### Document section
Excel Hacks: 100 Industrial-Strength Tips & Tools by David & Raina
Hawley, shows readers how to do more, and how to do things better, with
the market-leading spreadsheet. The word "hack" here refers
to its original meaning in computers. A hack was either a "quick
and dirty solution" or a "clever way of doing things",
and didn't refer to breaking into systems. This book presents 100 different
hacks spread over eight categories, covering the basics; built-in features;
naming hacks; pivot tables; charts; formulas and functions; macros; and
connecting Excel to the rest of the world.
Individually, none of these hacks may cause you to run down the street
shouting "Eureka", but together they should help just about
every Excel user. I consider myself an expert user, working with spreadsheets
for over twenty years and teaching classes in Excel and 1-2-3, yet I
was still able to learn a lot from this book. In some cases, it was genuinely
new information (Hack #50, Explode a Single Slice from a Pie Chart or
Hack #99, Access SOAP Web Services from Excel). In other cases, it showed
how to use a tool I knew about in some different way (Hack #41, Create
Custom Functions Using Names or Hack #78, Construct Mega-Formulas). A
couple of times, it served as a reminder to use some tool that I had
been neglecting (Hack #6, Customize the Template Dialog and Default Workbook).
Some of the hacks are usability tips, showing how other tools (such
as pivot tables) will be more useful if you lay out data in a certain
way. Several tips help if you develop spreadsheets for others to use,
limiting their capacity to screw things up. Sometimes, the hacks may
just spur you to further thought, making you think "Gee, if you
can use this tool to do this, maybe with just a little more work I can
get it do that!"
The hacks are self-contained, so you don't have to read the book cover-to-cover.
If a particular topic doesn't interest you, it won't hurt to jump ahead,
or even skip a particular chapter. You don't need to type in long, complicated
listings either. You can download the sample code for all the hacks from
the authors' website. The authors do Excel training and application work
in western Australia, and their website is crammed with more Excel material.
Who should read this book? The ideal audience is the broad middle class
of Excel users. You shouldn't give it to a beginner, because they are
still learning about the forest while this book looks at individual trees.
Super power users, who may know ninety of these hacks already, won't
get that much of it either, but they should be writing the books, not
reading them. But for everyone in between, the book is sure to teach
something you didn't know about Excel.

### Complete the following
1 - According to the book review, where do the authors carry out their Excel training and application work?
2 - Reproduce the part of the book review that opens with the words containing "Who should read" and closes with "know about Excel.".

### Rows from a collection
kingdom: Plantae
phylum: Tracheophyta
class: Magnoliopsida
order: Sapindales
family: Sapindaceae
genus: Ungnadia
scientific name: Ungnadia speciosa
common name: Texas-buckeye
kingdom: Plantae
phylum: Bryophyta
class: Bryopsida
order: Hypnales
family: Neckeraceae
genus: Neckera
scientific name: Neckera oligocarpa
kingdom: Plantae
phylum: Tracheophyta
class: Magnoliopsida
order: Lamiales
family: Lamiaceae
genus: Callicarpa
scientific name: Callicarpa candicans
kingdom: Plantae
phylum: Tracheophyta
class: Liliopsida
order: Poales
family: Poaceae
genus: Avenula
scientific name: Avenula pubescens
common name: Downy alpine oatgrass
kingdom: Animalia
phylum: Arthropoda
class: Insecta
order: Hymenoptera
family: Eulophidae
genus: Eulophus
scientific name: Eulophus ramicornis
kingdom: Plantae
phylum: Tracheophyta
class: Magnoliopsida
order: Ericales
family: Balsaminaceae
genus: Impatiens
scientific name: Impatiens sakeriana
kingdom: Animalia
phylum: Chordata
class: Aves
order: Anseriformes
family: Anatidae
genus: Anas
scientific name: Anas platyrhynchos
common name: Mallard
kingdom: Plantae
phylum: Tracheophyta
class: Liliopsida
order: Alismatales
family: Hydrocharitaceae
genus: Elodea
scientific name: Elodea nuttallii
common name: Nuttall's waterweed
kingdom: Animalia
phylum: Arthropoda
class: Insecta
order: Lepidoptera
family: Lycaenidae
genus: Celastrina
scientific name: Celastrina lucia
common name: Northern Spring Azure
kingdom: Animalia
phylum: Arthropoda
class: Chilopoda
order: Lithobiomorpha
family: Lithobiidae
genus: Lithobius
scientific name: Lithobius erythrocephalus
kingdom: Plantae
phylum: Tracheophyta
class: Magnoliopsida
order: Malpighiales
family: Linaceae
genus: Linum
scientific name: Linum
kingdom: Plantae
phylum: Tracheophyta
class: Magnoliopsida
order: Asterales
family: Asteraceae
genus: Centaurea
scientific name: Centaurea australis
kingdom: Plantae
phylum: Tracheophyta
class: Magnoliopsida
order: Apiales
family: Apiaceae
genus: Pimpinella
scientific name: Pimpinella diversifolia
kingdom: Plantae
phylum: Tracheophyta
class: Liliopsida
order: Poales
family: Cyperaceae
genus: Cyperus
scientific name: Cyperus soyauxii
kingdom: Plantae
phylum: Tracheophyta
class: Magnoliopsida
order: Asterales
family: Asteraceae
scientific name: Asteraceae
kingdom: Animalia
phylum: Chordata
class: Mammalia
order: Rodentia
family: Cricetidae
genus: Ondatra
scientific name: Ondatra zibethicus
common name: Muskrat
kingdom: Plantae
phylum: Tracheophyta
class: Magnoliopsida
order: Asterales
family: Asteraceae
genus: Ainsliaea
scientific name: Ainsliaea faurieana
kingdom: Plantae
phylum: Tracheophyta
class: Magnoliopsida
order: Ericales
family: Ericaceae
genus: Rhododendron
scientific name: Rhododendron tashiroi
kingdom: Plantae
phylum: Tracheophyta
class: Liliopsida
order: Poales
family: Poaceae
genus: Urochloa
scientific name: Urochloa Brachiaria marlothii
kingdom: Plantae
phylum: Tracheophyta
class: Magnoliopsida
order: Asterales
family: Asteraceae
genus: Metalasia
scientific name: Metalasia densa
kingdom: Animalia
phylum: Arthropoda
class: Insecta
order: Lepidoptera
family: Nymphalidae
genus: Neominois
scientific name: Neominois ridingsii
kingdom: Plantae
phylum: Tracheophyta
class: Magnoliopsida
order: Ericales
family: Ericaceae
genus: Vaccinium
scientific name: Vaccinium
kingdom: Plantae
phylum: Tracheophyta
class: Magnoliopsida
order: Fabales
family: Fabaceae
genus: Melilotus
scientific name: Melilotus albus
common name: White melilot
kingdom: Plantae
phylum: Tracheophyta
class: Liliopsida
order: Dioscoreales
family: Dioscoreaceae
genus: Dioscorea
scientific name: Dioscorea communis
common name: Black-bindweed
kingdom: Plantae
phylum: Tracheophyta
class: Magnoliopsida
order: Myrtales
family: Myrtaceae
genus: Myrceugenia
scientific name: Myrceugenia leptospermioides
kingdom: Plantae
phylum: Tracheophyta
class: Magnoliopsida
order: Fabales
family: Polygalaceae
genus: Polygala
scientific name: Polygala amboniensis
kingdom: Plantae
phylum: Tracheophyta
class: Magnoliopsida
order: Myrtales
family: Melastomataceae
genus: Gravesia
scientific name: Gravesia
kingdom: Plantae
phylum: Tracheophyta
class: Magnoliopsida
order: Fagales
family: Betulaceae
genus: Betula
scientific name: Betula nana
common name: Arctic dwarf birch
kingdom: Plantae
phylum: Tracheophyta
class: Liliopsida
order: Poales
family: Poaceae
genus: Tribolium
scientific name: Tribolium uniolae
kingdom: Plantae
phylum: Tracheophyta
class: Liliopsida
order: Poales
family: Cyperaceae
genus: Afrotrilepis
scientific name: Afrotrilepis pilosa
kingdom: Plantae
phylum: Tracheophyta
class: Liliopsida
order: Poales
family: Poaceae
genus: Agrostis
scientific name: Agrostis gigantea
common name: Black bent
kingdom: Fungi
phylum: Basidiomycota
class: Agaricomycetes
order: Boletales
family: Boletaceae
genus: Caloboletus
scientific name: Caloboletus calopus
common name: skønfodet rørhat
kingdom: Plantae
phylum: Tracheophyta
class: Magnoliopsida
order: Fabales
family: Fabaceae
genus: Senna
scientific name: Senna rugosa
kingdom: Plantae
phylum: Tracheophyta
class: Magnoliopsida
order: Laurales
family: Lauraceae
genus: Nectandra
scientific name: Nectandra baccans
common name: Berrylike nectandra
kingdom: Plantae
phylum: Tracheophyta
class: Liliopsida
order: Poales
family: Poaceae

### Answers given
1 - In western Australia.

2 -
Who should read this book? The ideal audience is the broad middle class
of Excel users. You shouldn't give it to a beginner, because they are
still learning about the forest while this book looks at individual trees.
Super power users, who may know ninety of these hacks already, won't
get that much of it either, but they should be writing the books, not
reading them. But for everyone in between, the book is sure to teach
something you didn't know about Excel.